## Activités
(1) D'après l'entretien sur les délais de paiement, quel organisme remplit en France le rôle de contrôle et de sanction des entreprises ?
(2) Reproduisez fidèlement le passage de l'entretien sur les délais de paiement qui débute par « EcoActu : La » et se poursuit jusqu'à « cette réunion ? ».
(3) Reprenez l'entretien sur les délais de paiement là où il s'interrompt, puis poursuivez-le.

## Extrait fourni
Après la tenue de la deuxième réunion de l’Observatoire des Délais de Paiement le 24 juin, Amine Diouri Directeur Etudes & Communication chez Inforisk apprécie la prochaine publication de l’arrêté sur les pénalités de retard mais prône tout de même la mise en place d’un organisme indépendant pour contrôler et sanctionner les entreprises.
EcoActu : La deuxième réunion de l’Observatoire des Délais de Paiement s’est soldée par un certain nombre de dispositions dont quelques-unes sont à court terme pour ne citer que les intérêts de retard. Quelle lecture en faites-vous des dispositions retenues lors de cette réunion ?
Amine Diouri : La dernière réunion était surtout d’ordre technique, liés aux calculs des délais de paiement. En revanche, c’est une très bonne chose que l’arrêté sur les pénalités de retard soit prochainement publié. Il était temps. Le taux retenu, aux alentours de 5,5% au 1er janvier 2020, correspond aux intérêts bancaires, ce qui en soi est une bonne chose, car il ne doit pas y avoir pour un client d’arbitrage à faire entre les 2 modes de financement (bancaire et crédit interentreprises), un gratuit (crédit fournisseur) et un autre payant (banque). Maintenant, la publication des pénalités de retard ne change pas grand chose au problème : très peu d’entreprises facturent des pénalités de retard à leurs clients. Le rapport de force est défavorable aux fournisseurs TPME (versus le Client Grande Entreprises). Ce qui pourrait réellement changer la donne serait la mise en place d’un organisme indépendant (rattaché au Ministère des Finances par exemple), qui irait contrôler les entreprises et leur mettrait des amendes en cas de non respect de la réglementation. C’est le rôle joué en France par la DGCCRF.
Aujourd’hui, il est unanime que le bâton est la meilleure façon de faire respecter les délais de paiement. Toutefois, dans un contexte économique difficile, très aléatoire où les opérateurs souffrent d’un manque de visibilité, la dimension coercitive pourrait-elle atteindre les objectifs escomptés ?

## Données enregistrées

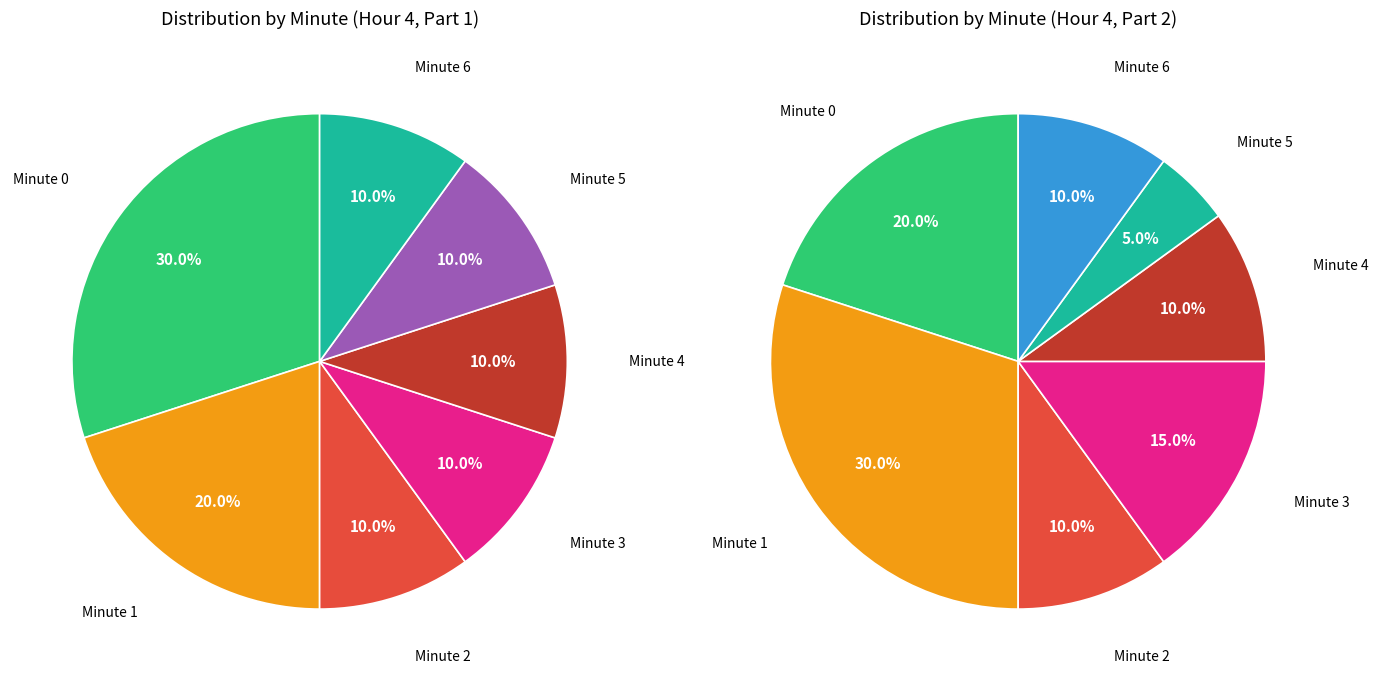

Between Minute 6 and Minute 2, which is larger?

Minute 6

## Réponses par activité
(1) La DGCCRF.

(2)
EcoActu : La deuxième réunion de l’Observatoire des Délais de Paiement s’est soldée par un certain nombre de dispositions dont quelques-unes sont à court terme pour ne citer que les intérêts de retard. Quelle lecture en faites-vous des dispositions retenues lors de cette réunion ?

(3)
Dans la question des délais de paiement, l’aspect culturel est très important. Tous les chefs d’entreprises que je rencontre me le disent. Une entreprise peut avoir la trésorerie nécessaire et ne pas payer ses fournisseurs. C’est pour cela que la coercition/sanction est à mon sens nécessaire. Repousser cette idée ne nous permettra pas d’avancer sur cette question des retards de paiement. Après, il existe un arsenal de sanctions à disposition des pouvoirs publics : Name and Shame (c’est à dire le fait de publier le nom des mauvais payeurs et d’atteindre en quelque sorte leur réputation), amendes décernées par une autorité indépendante, sanctions fiscales (non déduction des charges non payées), sanctions commerciales (impossibilité pour une entreprise mauvais payeur de concourir aux marchés publics), sanctions bancaires (mauvais score empêchant l’entreprises d’emprunter)…
Le crédit interentreprises est de 400 Mds de DH. Ce qui est énorme ! Le problème est que ce sont les petites et moyennes entreprises qui paient le lourd tribut. De quelle manière toutes ces mesures prises ou seront prises par les pouvoirs publics ou le Patronat pourraient remédier à cette situation ? Et comment vous Inforisk en tant que fournisseur de données, pouvez-vous apporter votre pierre à l’édifice ?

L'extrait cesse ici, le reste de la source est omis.